## begin SOURCE DATA

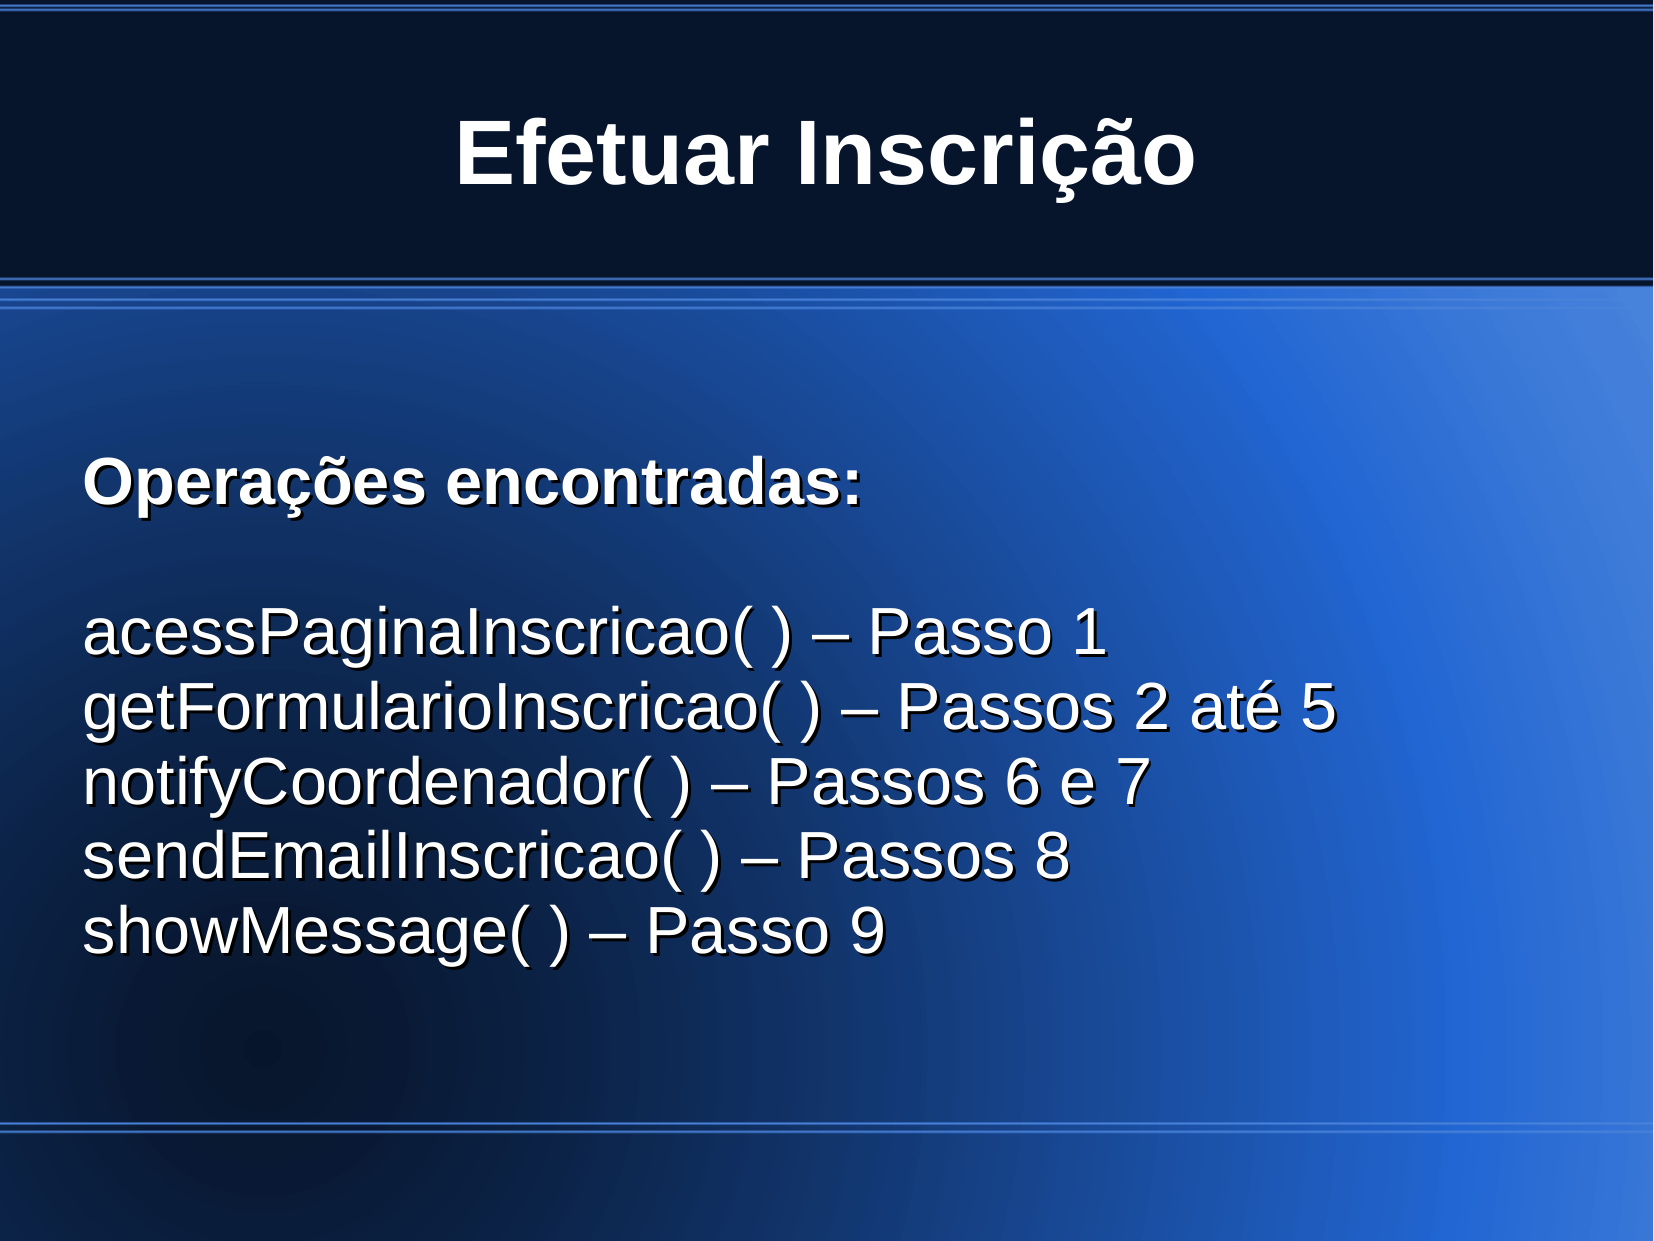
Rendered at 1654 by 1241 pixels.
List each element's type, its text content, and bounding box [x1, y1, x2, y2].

title Efetuar Inscrição [82, 49, 1571, 257]
picture [0, 0, 1654, 1241]
subtitle Operações encontradas: acessPaginaInscricao( ) – Passo 1 getFormularioInscricao( ) – Passos 2 até 5 notifyCoordenador( ) – Passos 6 e 7 sendEmailInscricao( ) – Passos 8 showMessage( ) – Passo 9 [82, 355, 1571, 1058]
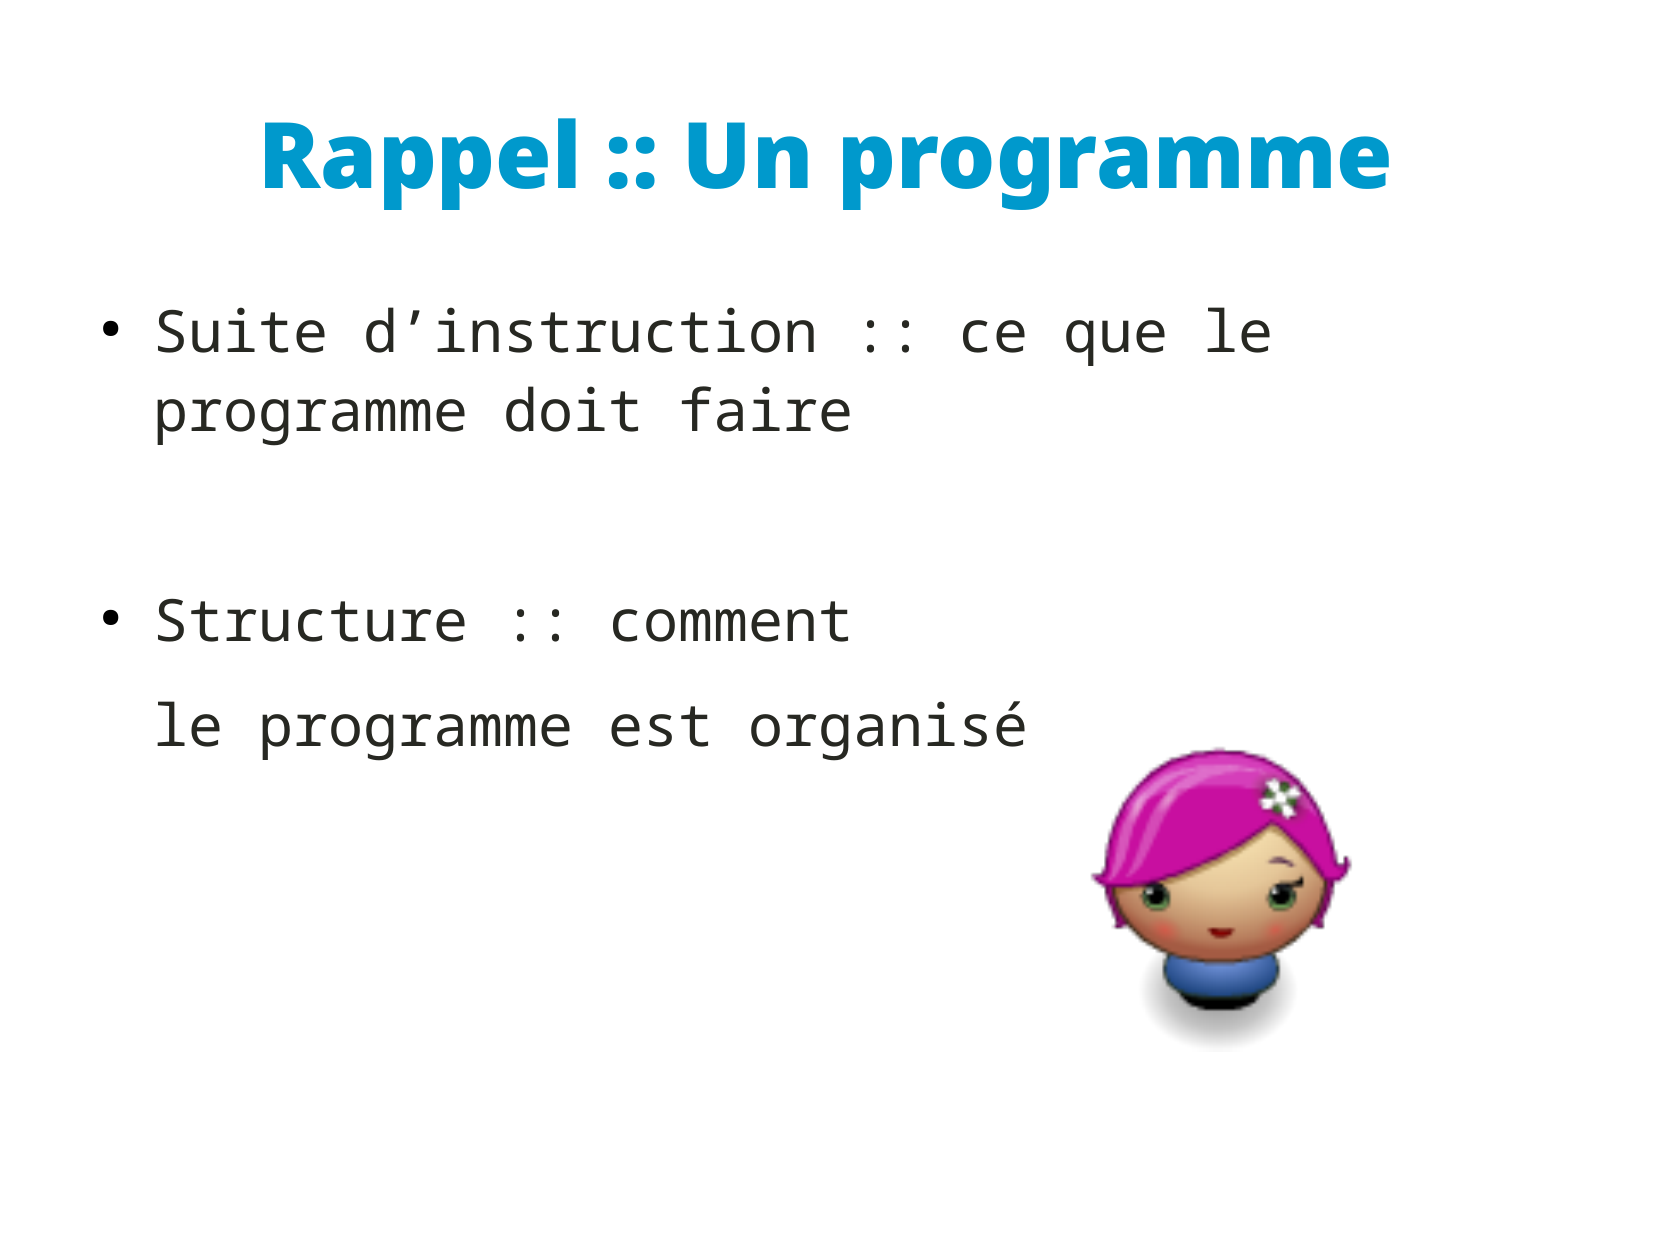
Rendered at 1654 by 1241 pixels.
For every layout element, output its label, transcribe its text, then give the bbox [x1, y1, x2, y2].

list Suite d’instruction :: ce que le programme doit faire Structure :: comment le programme est organisé [82, 290, 1571, 1010]
picture [1086, 708, 1359, 1052]
title Rappel :: Un programme [82, 49, 1571, 257]
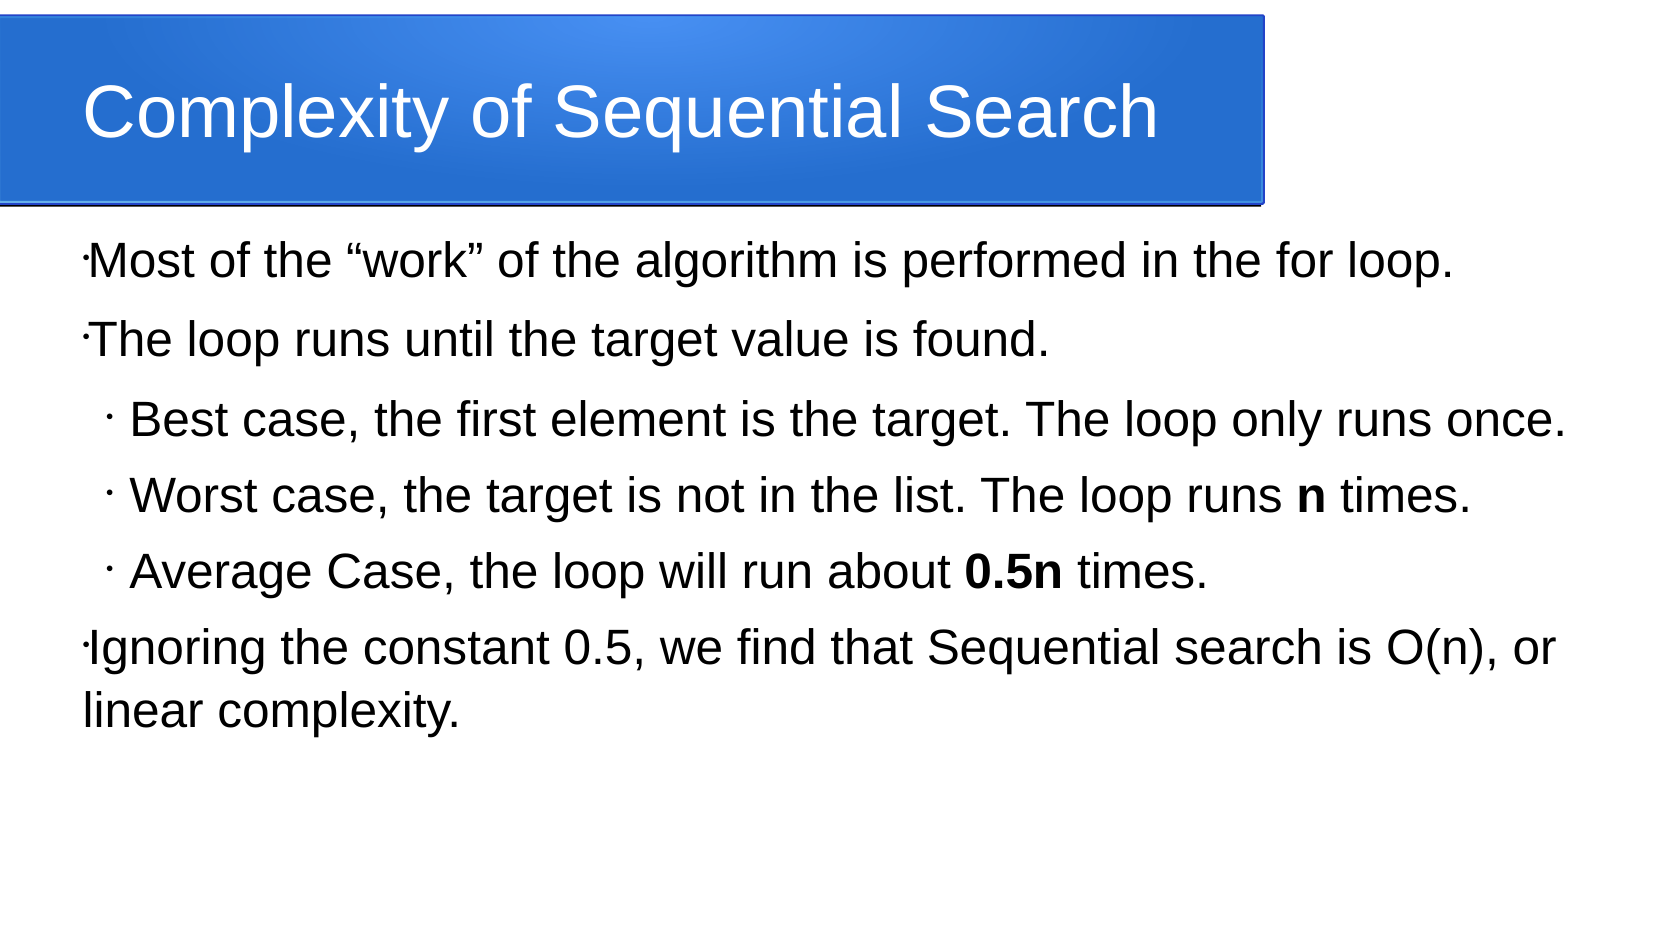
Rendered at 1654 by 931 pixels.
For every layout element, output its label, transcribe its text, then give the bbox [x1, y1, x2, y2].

title Complexity of Sequential Search [82, 35, 1235, 189]
list Most of the “work” of the algorithm is performed in the for loop. The loop runs until the target value is found. Best case, the first element is the target. The loop only runs once. Worst case, the target is not in the list. The loop runs n times. Average Case, the loop will run about 0.5n times. Ignoring the constant 0.5, we find that Sequential search is O(n), or linear complexity. [82, 224, 1571, 764]
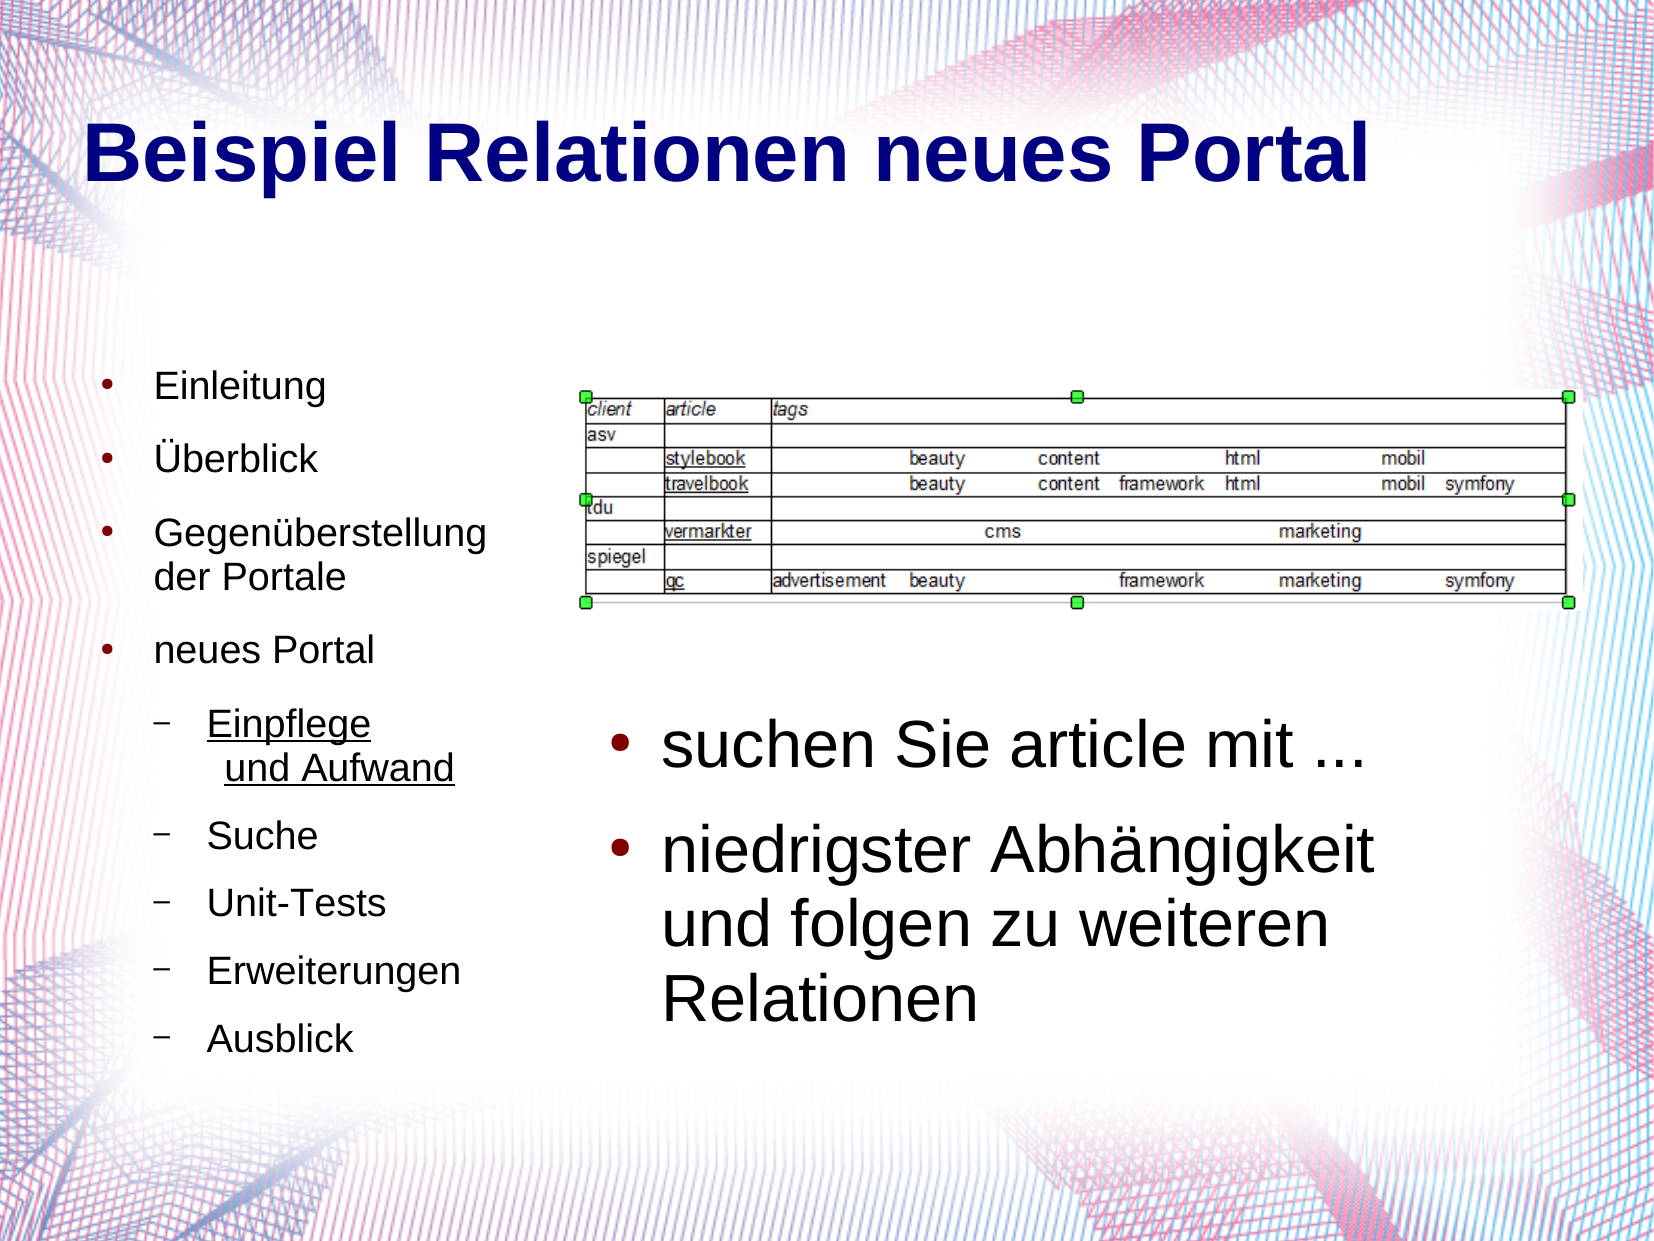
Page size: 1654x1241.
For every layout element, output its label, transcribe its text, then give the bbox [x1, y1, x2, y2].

## end SOURCE DATA

- _TASK BRIEF_
Can you copy the records word for word, from their start through the line that contains "subtitle Operações encontradas: acessPaginaInscricao( )", with both ends included and the pictures left out?

- _SOLUTION TO THIS PROBLEM_
Rendered at 1654 by 1241 pixels.
List each element's type, its text content, and bounding box [x1, y1, x2, y2].

title Efetuar Inscrição [82, 49, 1571, 257]
picture [0, 0, 1654, 1241]
subtitle Operações encontradas: acessPaginaInscricao( ) – Passo 1 getFormularioInscricao( ) – Passos 2 até 5 notifyCoordenador( ) – Passos 6 e 7 sendEmailInscricao( ) – Passos 8 showMessage( ) – Passo 9 [82, 355, 1571, 1058]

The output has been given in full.